» **Exercise brief**
From the data below, copy out every line in which the word "texttt" occurs.

== Exercise data ==

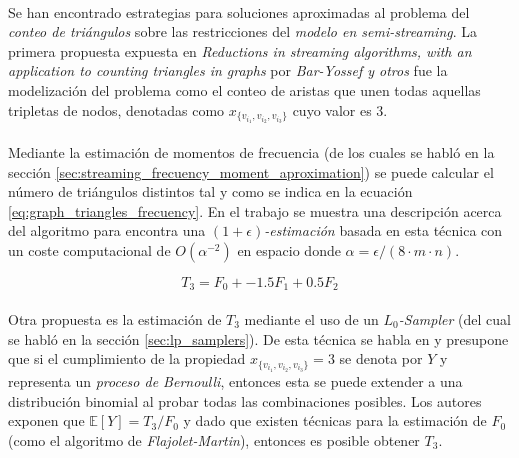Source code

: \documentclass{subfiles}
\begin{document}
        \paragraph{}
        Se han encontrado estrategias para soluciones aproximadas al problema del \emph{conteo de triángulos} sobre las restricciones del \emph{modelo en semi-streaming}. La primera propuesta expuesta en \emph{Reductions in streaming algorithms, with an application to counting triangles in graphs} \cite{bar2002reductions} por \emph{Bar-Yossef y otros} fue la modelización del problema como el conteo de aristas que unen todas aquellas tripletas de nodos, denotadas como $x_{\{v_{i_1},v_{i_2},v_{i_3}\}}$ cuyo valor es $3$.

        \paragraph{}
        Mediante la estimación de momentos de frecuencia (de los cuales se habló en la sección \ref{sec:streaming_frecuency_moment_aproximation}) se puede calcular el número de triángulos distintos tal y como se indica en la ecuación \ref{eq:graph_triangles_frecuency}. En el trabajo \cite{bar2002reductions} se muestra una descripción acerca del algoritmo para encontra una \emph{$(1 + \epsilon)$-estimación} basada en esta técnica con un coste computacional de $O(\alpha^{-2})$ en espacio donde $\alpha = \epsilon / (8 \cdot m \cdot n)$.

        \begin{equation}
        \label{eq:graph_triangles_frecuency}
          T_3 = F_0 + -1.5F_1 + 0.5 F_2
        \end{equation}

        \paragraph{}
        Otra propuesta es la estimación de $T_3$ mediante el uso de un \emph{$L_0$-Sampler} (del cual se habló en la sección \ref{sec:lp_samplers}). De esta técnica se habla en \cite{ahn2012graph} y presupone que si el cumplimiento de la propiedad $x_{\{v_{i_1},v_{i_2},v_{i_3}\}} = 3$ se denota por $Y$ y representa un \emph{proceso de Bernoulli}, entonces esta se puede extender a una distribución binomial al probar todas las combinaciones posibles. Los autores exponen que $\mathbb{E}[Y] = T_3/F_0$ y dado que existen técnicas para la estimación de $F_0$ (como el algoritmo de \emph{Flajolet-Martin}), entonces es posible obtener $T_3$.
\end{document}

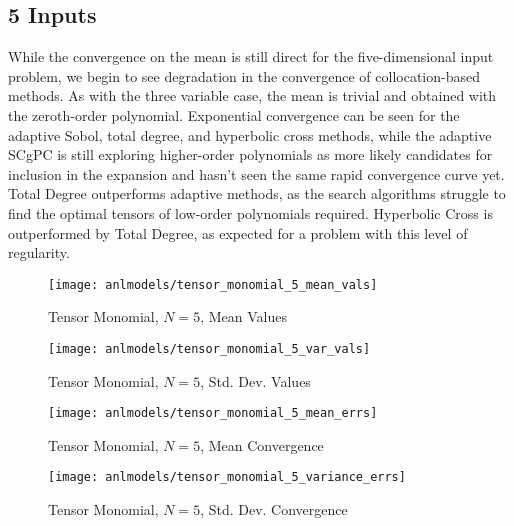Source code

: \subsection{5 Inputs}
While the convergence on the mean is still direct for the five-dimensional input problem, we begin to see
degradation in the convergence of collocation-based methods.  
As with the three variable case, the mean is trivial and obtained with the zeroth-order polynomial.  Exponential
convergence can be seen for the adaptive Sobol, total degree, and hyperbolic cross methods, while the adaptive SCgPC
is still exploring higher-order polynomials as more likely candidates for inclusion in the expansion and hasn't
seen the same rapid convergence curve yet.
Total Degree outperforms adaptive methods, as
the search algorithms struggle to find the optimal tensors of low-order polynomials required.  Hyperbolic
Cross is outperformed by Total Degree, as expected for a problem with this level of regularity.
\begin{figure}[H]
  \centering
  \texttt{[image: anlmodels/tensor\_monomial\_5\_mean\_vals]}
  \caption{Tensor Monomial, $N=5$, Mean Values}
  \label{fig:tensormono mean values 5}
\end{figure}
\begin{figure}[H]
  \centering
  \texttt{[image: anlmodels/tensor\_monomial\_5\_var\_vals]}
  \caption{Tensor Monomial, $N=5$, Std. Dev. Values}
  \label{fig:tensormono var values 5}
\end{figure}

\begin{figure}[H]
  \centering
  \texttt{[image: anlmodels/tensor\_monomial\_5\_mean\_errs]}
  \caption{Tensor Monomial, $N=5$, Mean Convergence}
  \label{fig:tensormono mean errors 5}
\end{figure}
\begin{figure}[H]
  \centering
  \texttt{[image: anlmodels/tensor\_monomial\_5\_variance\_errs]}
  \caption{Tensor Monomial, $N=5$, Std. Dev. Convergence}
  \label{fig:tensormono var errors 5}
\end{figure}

===

» **Written response**
  \texttt{[image: anlmodels/tensor\_monomial\_5\_mean\_vals]}
  \texttt{[image: anlmodels/tensor\_monomial\_5\_var\_vals]}
  \texttt{[image: anlmodels/tensor\_monomial\_5\_mean\_errs]}
  \texttt{[image: anlmodels/tensor\_monomial\_5\_variance\_errs]}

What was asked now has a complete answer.